XXX: Return of Xander Cage (2017)    Paramount/Action-Adventure    RT: 107 minutes    Rated PG-13 (extended sequences of gunplay and violent action, sexual material, language)    Director: D.J. Caruso    Screenplay: F. Scott Frazier    Music: Brian Tyler and Robert Lydecker    Cinematography: Russell Carpenter    Release date: January 20, 2017 (US)    Cast: Vin Diesel, Donnie Yen, Deepika Padukone, Kris Wu, Ruby Rose, Tony Jaa, Nina Dobrev, Rory McCann, Michael Bisping, Toni Collette, Samuel L. Jackson, Hermione Corfield, Nicky Jam, Tony Gonzalez, Al Sapienza, Ariadna Gutierrez, Neymar.    Box Office: $44.9M (US)/$346.3M (World)

Rating: ***

 It looks like Vin Diesel worked out those pesky salary issues seeing as he’s back on board the XXX train in XXX: Return of Xander Cage. But how can this be? It’s explained in the second movie State of the Union (starring Ice Cube) that Cage was murdered. Turns out the extreme athlete-turned-government operative faked his death. How convenient. The good news is it’s no dumber than anything else that happens in this bone-headed action flick. Better news still, this third movie is better than the first one. Hard to believe it’s been 15 years since XXX came out. The world has changed a lot, especially as it relates to technology.

 Once again, Cage has millions of dollars worth of gadgets and computerized assistance at his disposal. This is where XXX: Return of Xander Cage takes a rather odd turn. The first XXX movie was obviously an attempt to create an updated version of James Bond for a generation weaned on video games and extreme sports. For me, it didn’t work. I grew up watching the old James Bond movies. I’m old enough to remember the Roger Moore movies (e.g. Moonraker, For Your Eyes Only, etc.) playing in theaters. They were great fun, still are. To me, XXX was just a lot of noise and CGI-rendered nonsense. It’s a movie only a 21st century teen could love. XXX: Return of Xander Cage plays more like one of Diesel’s Fast & Furious flicks by giving him a team comprised of “the good, the bad, the extreme and the completely insane” to work with. All that’s missing are the souped-up cars and illegal street racing.

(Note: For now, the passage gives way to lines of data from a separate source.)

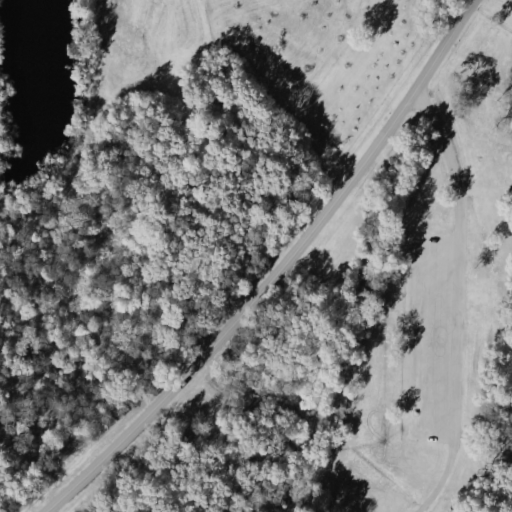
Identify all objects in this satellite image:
park: (292, 17)
park: (191, 72)
road: (86, 134)
park: (256, 256)
road: (282, 273)
road: (454, 303)
parking lot: (430, 338)
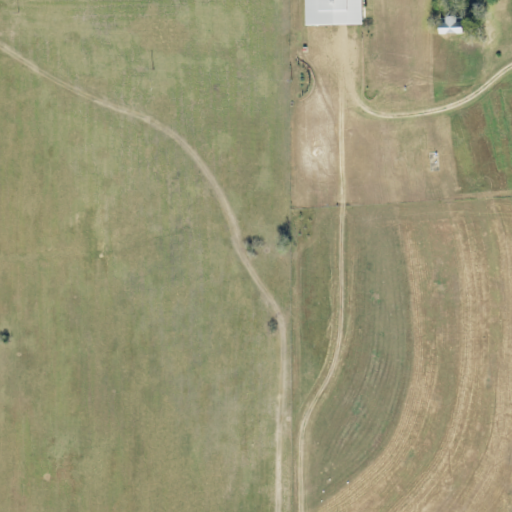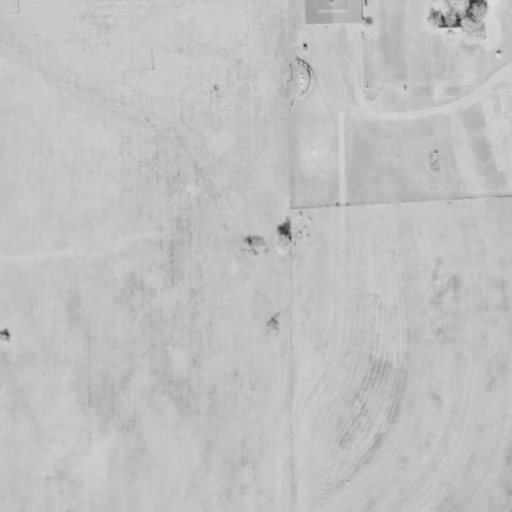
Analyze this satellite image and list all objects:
building: (340, 12)
building: (459, 24)
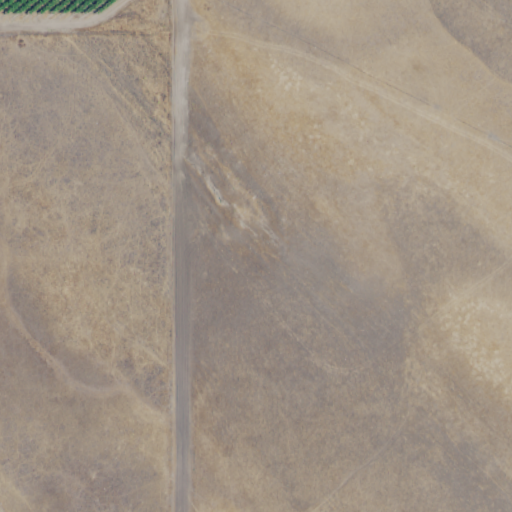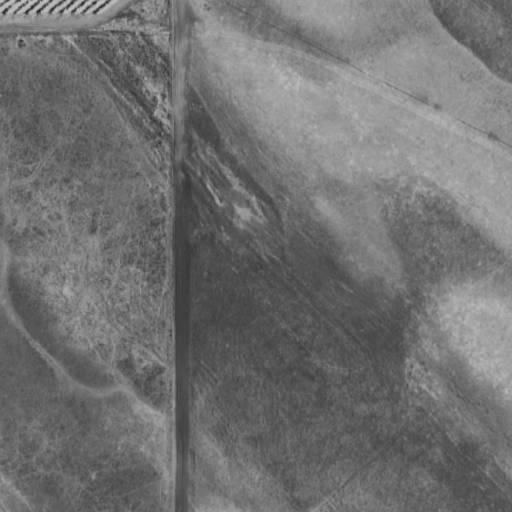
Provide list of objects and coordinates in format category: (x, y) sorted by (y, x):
crop: (256, 256)
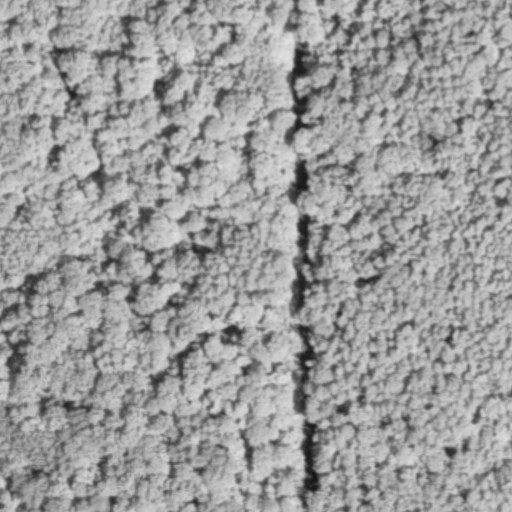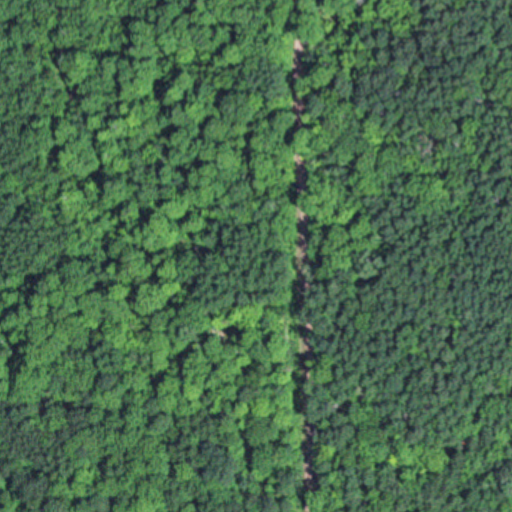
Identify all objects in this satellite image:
road: (304, 255)
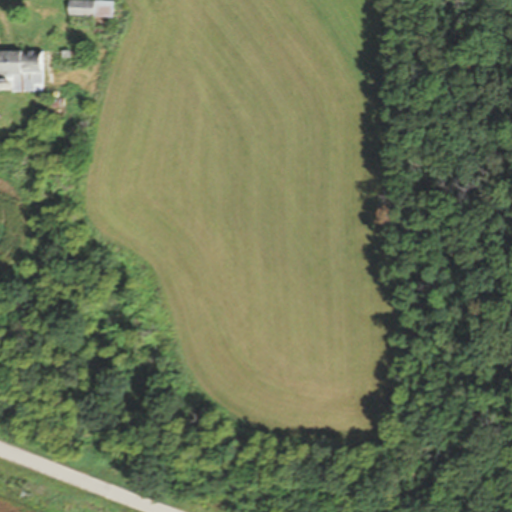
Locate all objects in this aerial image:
building: (89, 8)
building: (22, 69)
road: (81, 480)
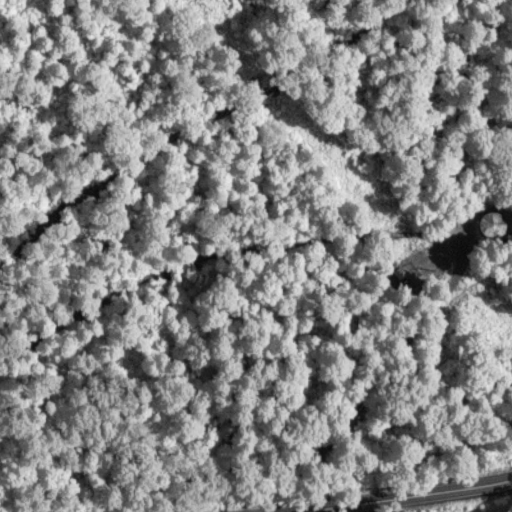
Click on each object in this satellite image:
road: (277, 185)
road: (427, 207)
building: (495, 219)
road: (399, 495)
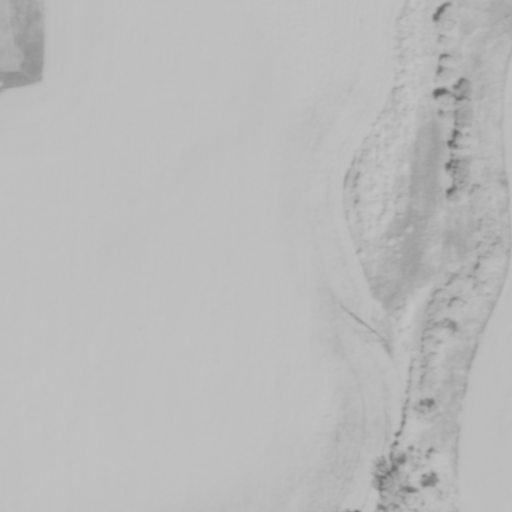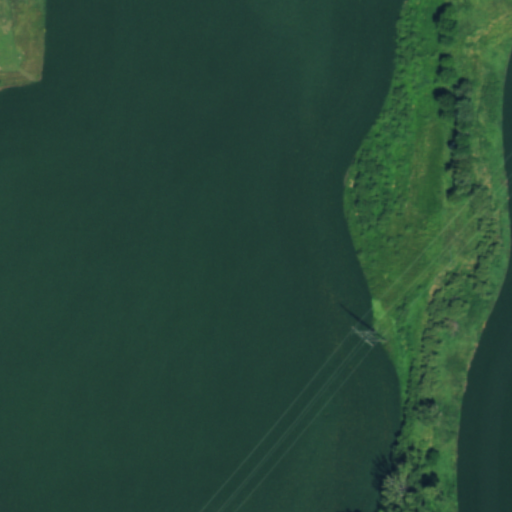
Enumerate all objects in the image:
power tower: (380, 327)
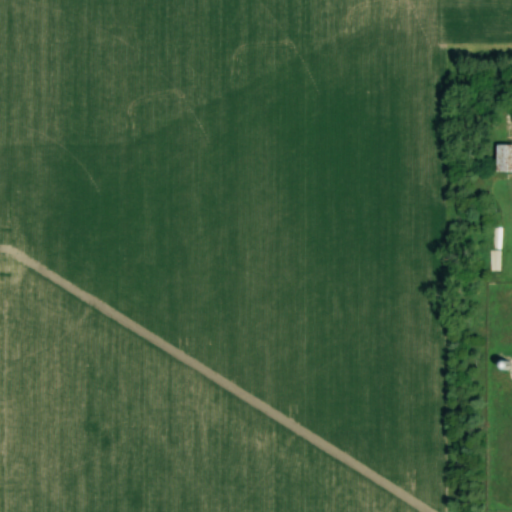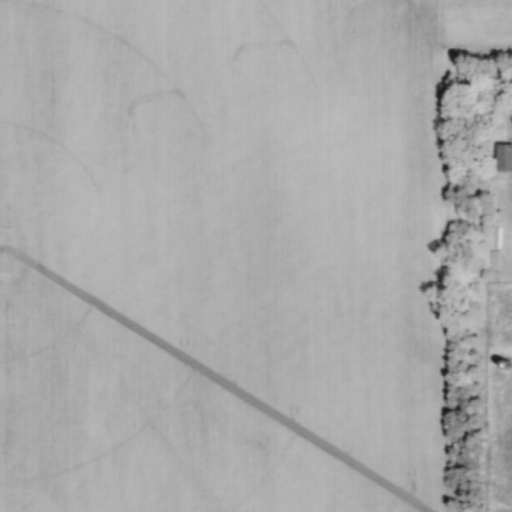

 I didn’t have high hopes for XXX: Return of Xander Cage. Based on the trailer, it looked like more of the same only in 3D (optional, thank God!). Not helping matters any was D.J. Caruso, the hack director behind Eagle Eye and last fall’s The Disappointments Room. In the plus column, Diesel’s co-stars include martial artists Donnie Yen (Iron Monkey) and Tony Jaa (Ong-Bak). These two have mad fighting skills!

 Nevertheless, I steeled myself for another two hours of noise, mayhem and Diesel’s macho posturing and cocky attitude. That’s exactly what I got. What I didn’t expect was that it would be so entertaining. I hate to admit it XXX: Return of Xander Cage is actually kind of fun as long as you don’t overthink it. Thankfully, the makers don’t allow any time for quiet contemplation between the chases, crashes, gunfights, hand-to-hand fights, explosions, insane stunts and non-stop club music played at top volume. If one was to actually stop and think about this movie, it would be a waste of brain power.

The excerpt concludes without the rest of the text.